Dies ließe sich am oberflächlichen Bewuchs des Meilers erkennen, welcher sich auf Basis einer jungen Oberbodenschicht auf dem aufgeschichteten, verschwelten Ölschiefer bilden konnte. „Der anthropogen aufgebrachte Ölschiefer stellt hierbei das neue sogenannte Ausgangssubstrat der Bodenbildung dar und zeichnet sich durch leuchtend gelbe, rot bis purpurne Färbungen aus, welche im Zuge der unterschiedlich hohen Hitzeeinwirkung der Verschwelung entstanden“, so Scheckenbach weiter.

Insgesamt ist der Bereich des ehemaligen Meilers ein hervorragendes Beispiel für die im Bundes-Bodenschutzgesetz verankerte Funktion von Böden als Archiv der Natur- und Kulturgeschichte.

Fachgerechte Bewirtschaftung hat hohen Stellenwert

Im umliegenden Gebiet wurden die natürlich entwickelten Böden des Geischbergs untersucht. Aufgrund des hohen Tongehalts ist eine Bearbeitung dieser Böden nur unter bestimmten Feuchtigkeitsverhältnissen möglich, wodurch sie als „Minutenböden“ bezeichnet werden und der fachgerechten Bewirtschaftung ein hoher Stellenwert zur Erhaltung der natürlichen Bodenfunktionen zukommt.

Während der Exkursion erfolgte durch den lokalen Balinger Arbeitskreis „Wüste“ eine historische Betrachtung der im Zuge des Unternehmens errichteten Konzentrationslager beziehungsweise „Wüste“-Werke und der begangenen Kriegsverbrechen der Nationalsozialisten. Durch das Engagement des Arbeitskreises wurden unter anderem Gedenkstelen errichtet, die sich der Information und dem Gedenken an das Unternehmen Wüste widmen.

Verschiedene Perspektiven führten zu einem Bild

Da sich BvB für eine Verbesserung der fachlichen Grundlagen des Bodenschutzes einsetzt und als Plattform für Einzelpersonen, Organisationen, Firmen und Behörden einen konstruktiven Austausch zum Thema Bodenschutz fördert, ergab sich für die Teilnehmenden außerdem die seltene Möglichkeit der Diskussion von Problemstellungen aus verschiedenen Perspektiven.

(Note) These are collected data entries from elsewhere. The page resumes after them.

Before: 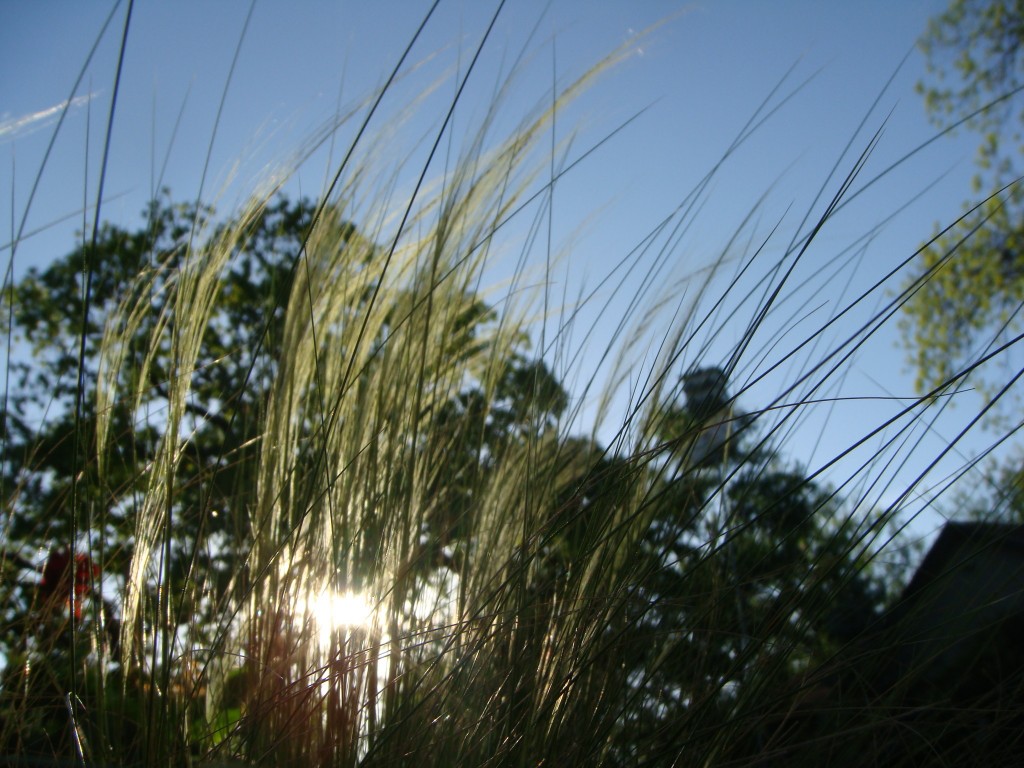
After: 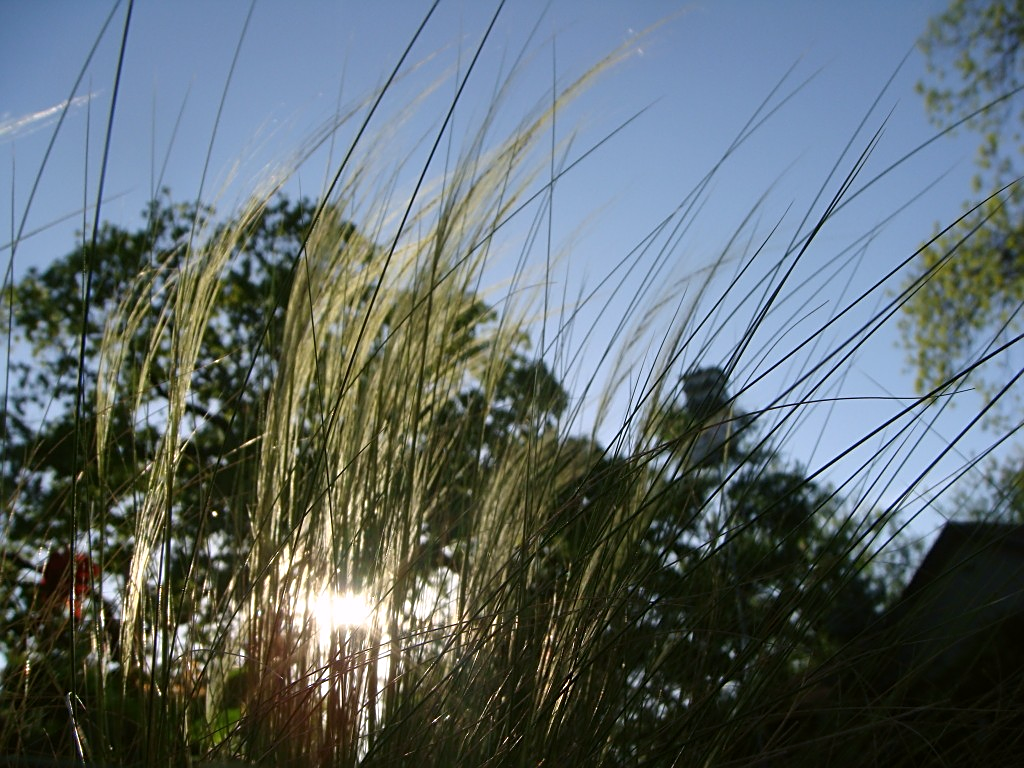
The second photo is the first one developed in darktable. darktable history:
sharpen: on, module defaults
tone equalizer: -7 EV 0.091 EV
exposure: black level correction 0, exposure 0 EV, compensate highlight preservation false
color correction: highlights a* 3, highlights b* -1.61, shadows a* -0.097, shadows b* 2.33, saturation 0.982
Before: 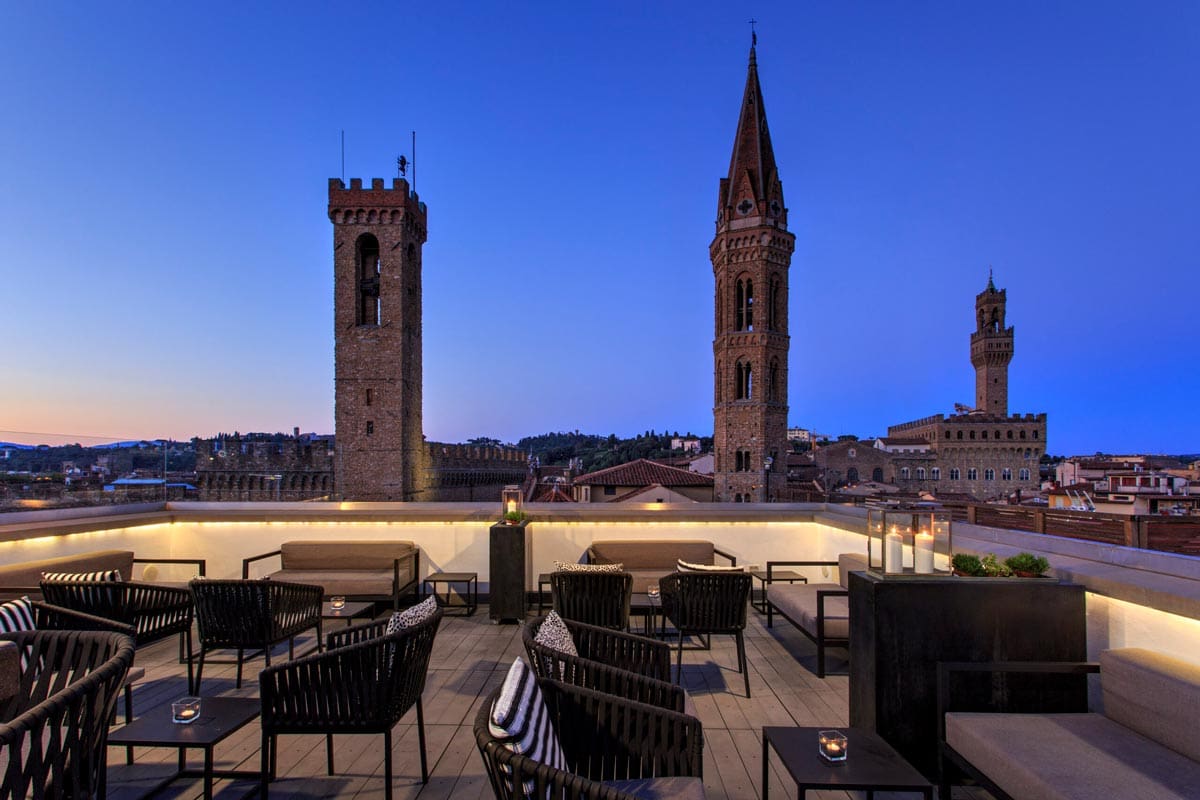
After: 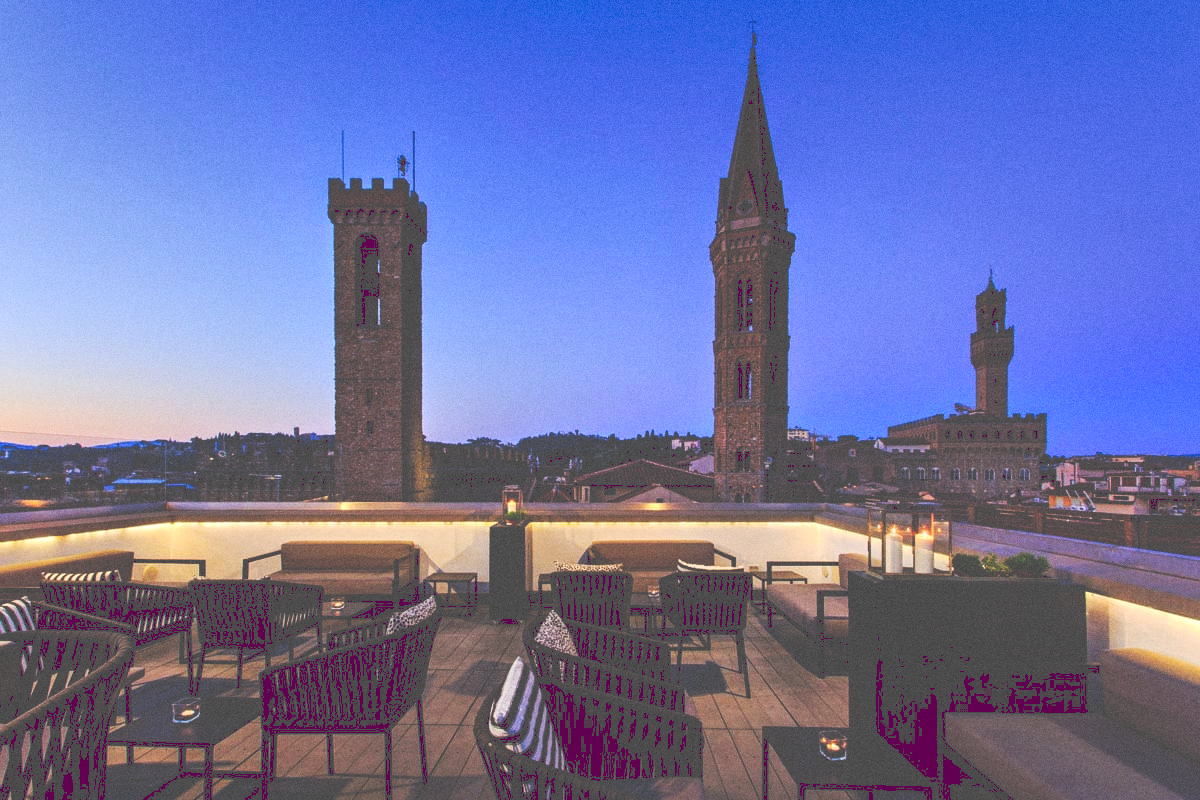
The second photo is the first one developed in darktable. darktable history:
tone curve: curves: ch0 [(0, 0) (0.003, 0.319) (0.011, 0.319) (0.025, 0.319) (0.044, 0.323) (0.069, 0.324) (0.1, 0.328) (0.136, 0.329) (0.177, 0.337) (0.224, 0.351) (0.277, 0.373) (0.335, 0.413) (0.399, 0.458) (0.468, 0.533) (0.543, 0.617) (0.623, 0.71) (0.709, 0.783) (0.801, 0.849) (0.898, 0.911) (1, 1)], preserve colors none
grain: on, module defaults
color balance: lift [1, 1, 0.999, 1.001], gamma [1, 1.003, 1.005, 0.995], gain [1, 0.992, 0.988, 1.012], contrast 5%, output saturation 110%
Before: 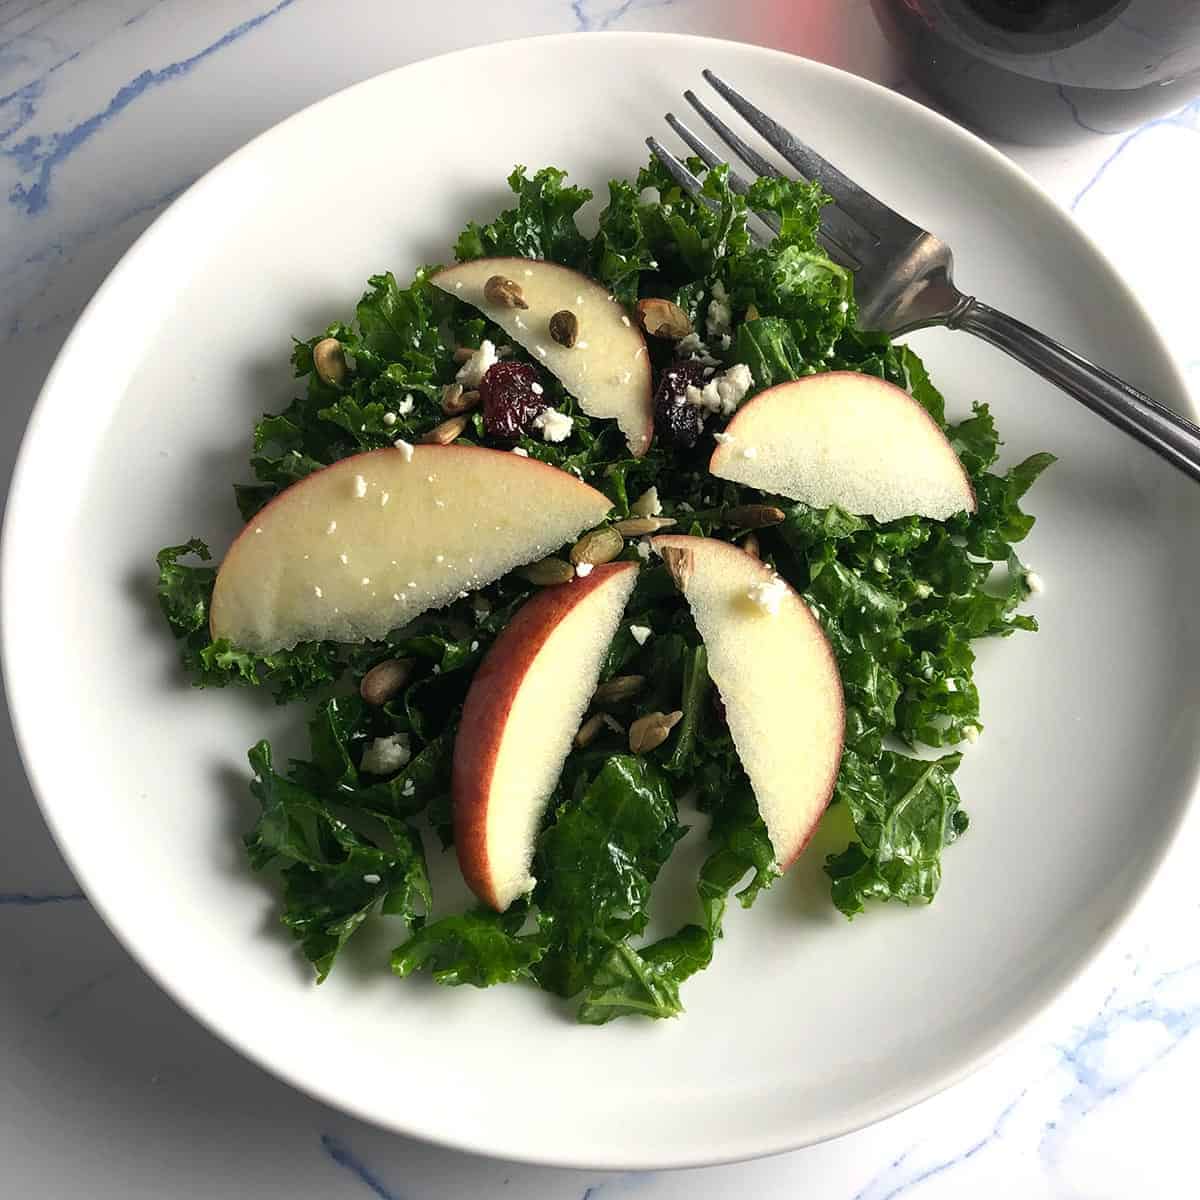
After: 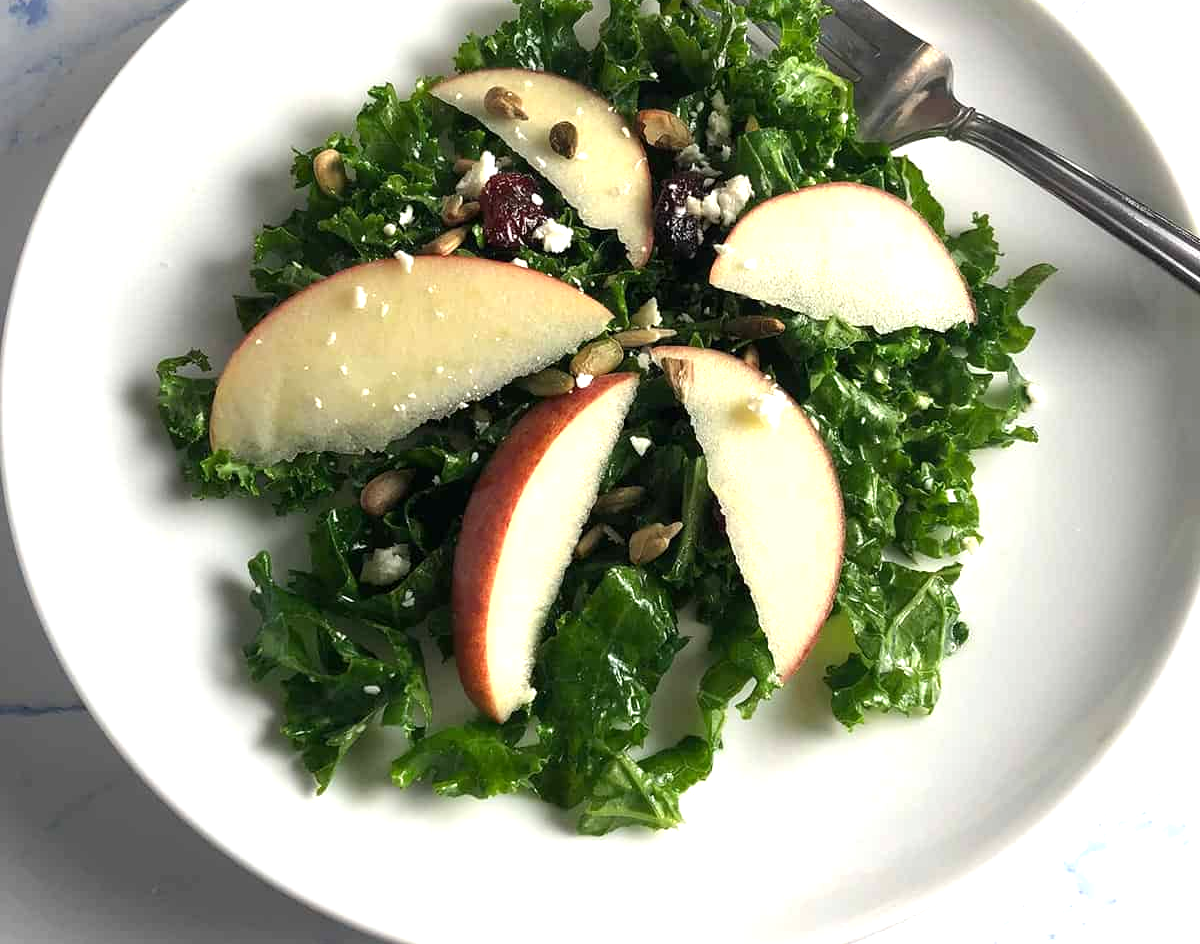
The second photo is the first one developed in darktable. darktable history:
exposure: black level correction 0.001, exposure 0.5 EV, compensate exposure bias true, compensate highlight preservation false
crop and rotate: top 15.774%, bottom 5.506%
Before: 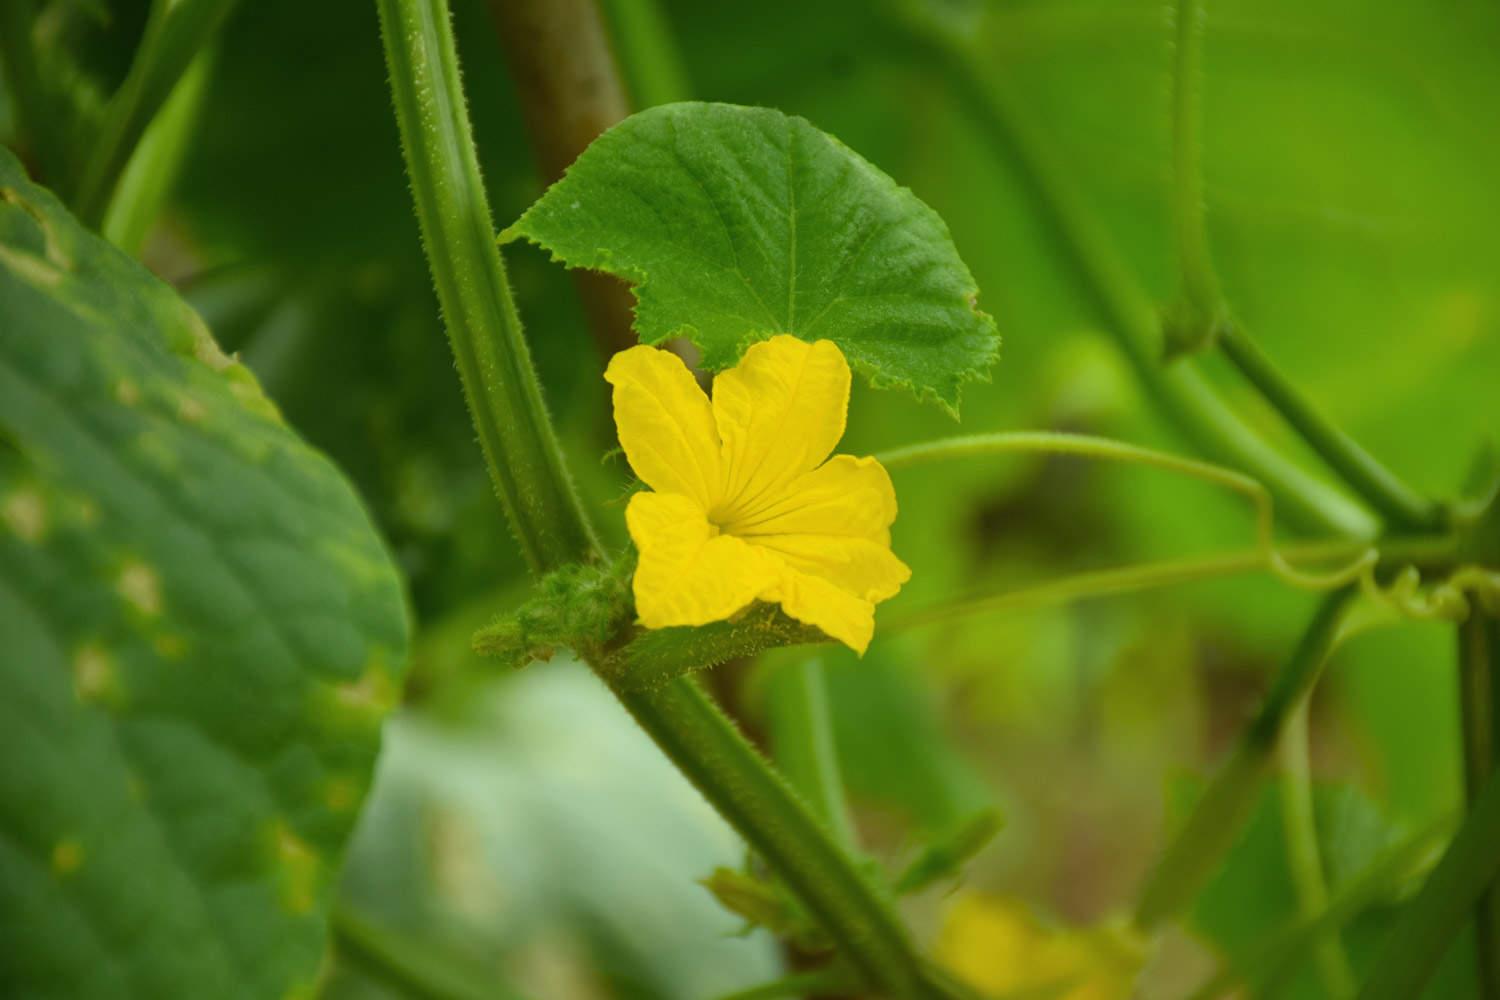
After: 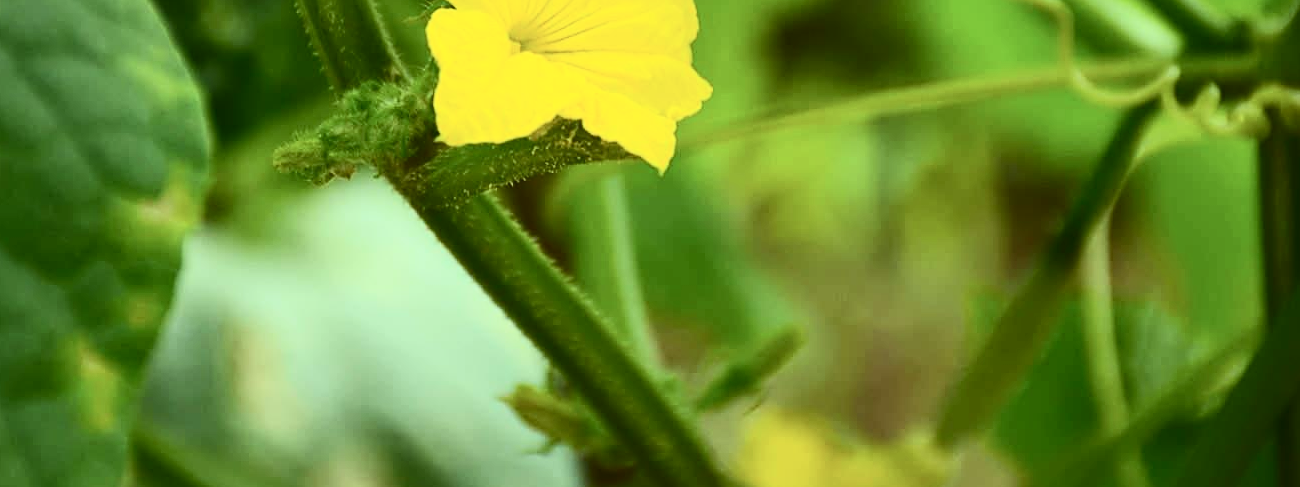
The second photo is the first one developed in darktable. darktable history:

Schiefermeiler war dieses Jahr schon Ort von Untersuchungen

Es war nicht das erste Mal, das der Ölschiefermeiler und dessen Umfeld Ort von wissenschaftlichen Untersuchungen war. Das Landesdenkmalamt führte Ende Juni gemeinsam mit der Universität Tübingen ein Projekt zur Erforschung des Erzinger Ölschiefermeilers durch. Die interdisziplinären Wissenschaftler entnahmen Proben, die Aufschluss über die Funktionsweise der Meiler geben sollen.